Due birre con lo stesso valore IBU possono avere un sapore molto diverso. L'amaro percepito dipende da:
Livelli di carbonatazione
Gradazione alcolica
Dolcezza residua derivante dal malto
Temperatura della birra
Uso di erbe aromatiche o malti tostati
Ecco perché un'IPA da 40 IBU può risultare meno amara di una pilsner secca da 25 IBU.
Potresti persino trovare birre che dichiarano oltre 100 IBU. Sebbene ciò sia tecnicamente possibile, il palato umano fatica a percepire un'amarezza che superi di gran lunga gli 80–100 IBU.
ABV è l'acronimo di Alcohol By Volume e indica la percentuale di alcol contenuta in una birra.
La maggior parte delle birre ha una gradazione alcolica compresa tra il 4% e il 10%, anche se alcune varietà, come le session ale, hanno una gradazione inferiore, mentre le birre belghe ad alta gradazione o gli barley wine possono superare abbondantemente il 10%.

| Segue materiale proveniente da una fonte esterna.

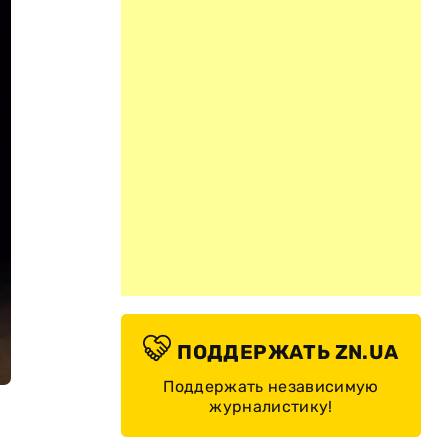
ПОДДЕРЖАТЬ ZN.UA
Поддержать независимую
журналистику!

Una birra da 500 ml con una gradazione alcolica del 5% contiene:
25 ml di alcol puro
L'ABV viene talvolta confuso con l'alcol in peso, il cui valore è leggermente inferiore poiché l'alcol è più leggero dell'acqua. In Europa e nel Regno Unito, l'ABV (in volume) è lo standard.
Una gradazione alcolica più elevata spesso significa:
Più corposità e calore
Maggiore intensità di sapore
Un modo di bere più lento e contemplativo
EBC è l'acronimo di European Brewery Convention e indica il colore della birra. Viene calcolato in base all'assorbimento della luce ed espresso su una scala numerica.

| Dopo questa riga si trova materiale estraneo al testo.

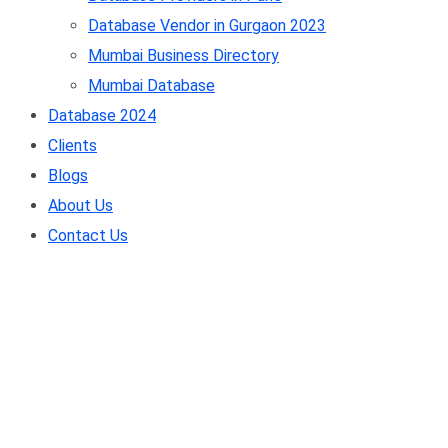
Database Vendor in Gurgaon 2023
Mumbai Business Directory
Mumbai Database
Database 2024
Clients
Blogs
About Us
Contact Us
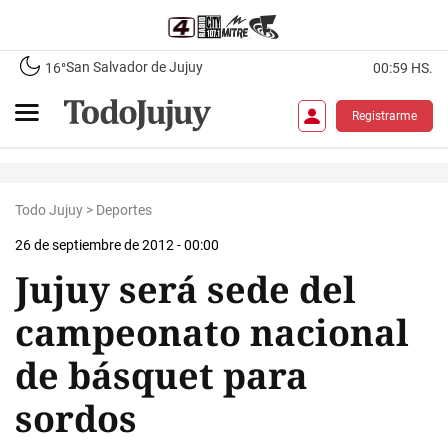
San Salvador de Jujuy
16°
00:59 HS.
Registrarme
Todo Jujuy
>
Deportes
26 de septiembre de 2012 - 00:00
Jujuy será sede del
campeonato nacional
de básquet para
sordos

L'EBC offre una buona indicazione visiva del grado di maltaggio, ma il colore da solo non determina il sapore. Una birra pale ale può comunque risultare amara e intensa, mentre una birra scura può essere morbida e dolce.
Negli Stati Uniti viene comunemente utilizzato un sistema simile denominato SRM (Standard Reference Method).
Il termine "gravità" indica la concentrazione di zuccheri disciolti e sostanze solide nel mosto prima della fermentazione. Questi zuccheri vengono successivamente trasformati in alcol e anidride carbonica dall'azione del lievito.
La gravità viene misurata utilizzando la scala di Platone.
Maggiore densità = più zuccheri fermentabili
Più zuccheri = maggiore gradazione alcolica potenziale
Una gradazione alcolica più elevata spesso dà origine a birre dal corpo più corposo
Nei Paesi Bassi, il grado di densità determina anche le categorie fiscali della birra, motivo per cui le etichette delle birre olandesi riportano spesso la dicitura «Cat.».
Ad esempio:
Categoria 1: 11–15,5° Plato (la maggior parte delle pilsner)
Categoria S: oltre 15,5° Plato (birre forti e speciali)
Analizzando i valori IBU, ABV, EBC e la densità, è già possibile farsi un'idea chiara delle caratteristiche di una birra:
Amarezza
Forza
Corpo
Colore
Bevibilità
Questi dati non dicono tutto (il carattere del lievito, la varietà di luppolo e la tecnica di produzione continuano ad avere la loro importanza), ma offrono un valido punto di riferimento per comprendere gli stili di birra e fare scelte più consapevoli.
Naturalmente, il giudizio definitivo si dà sempre al primo sorso.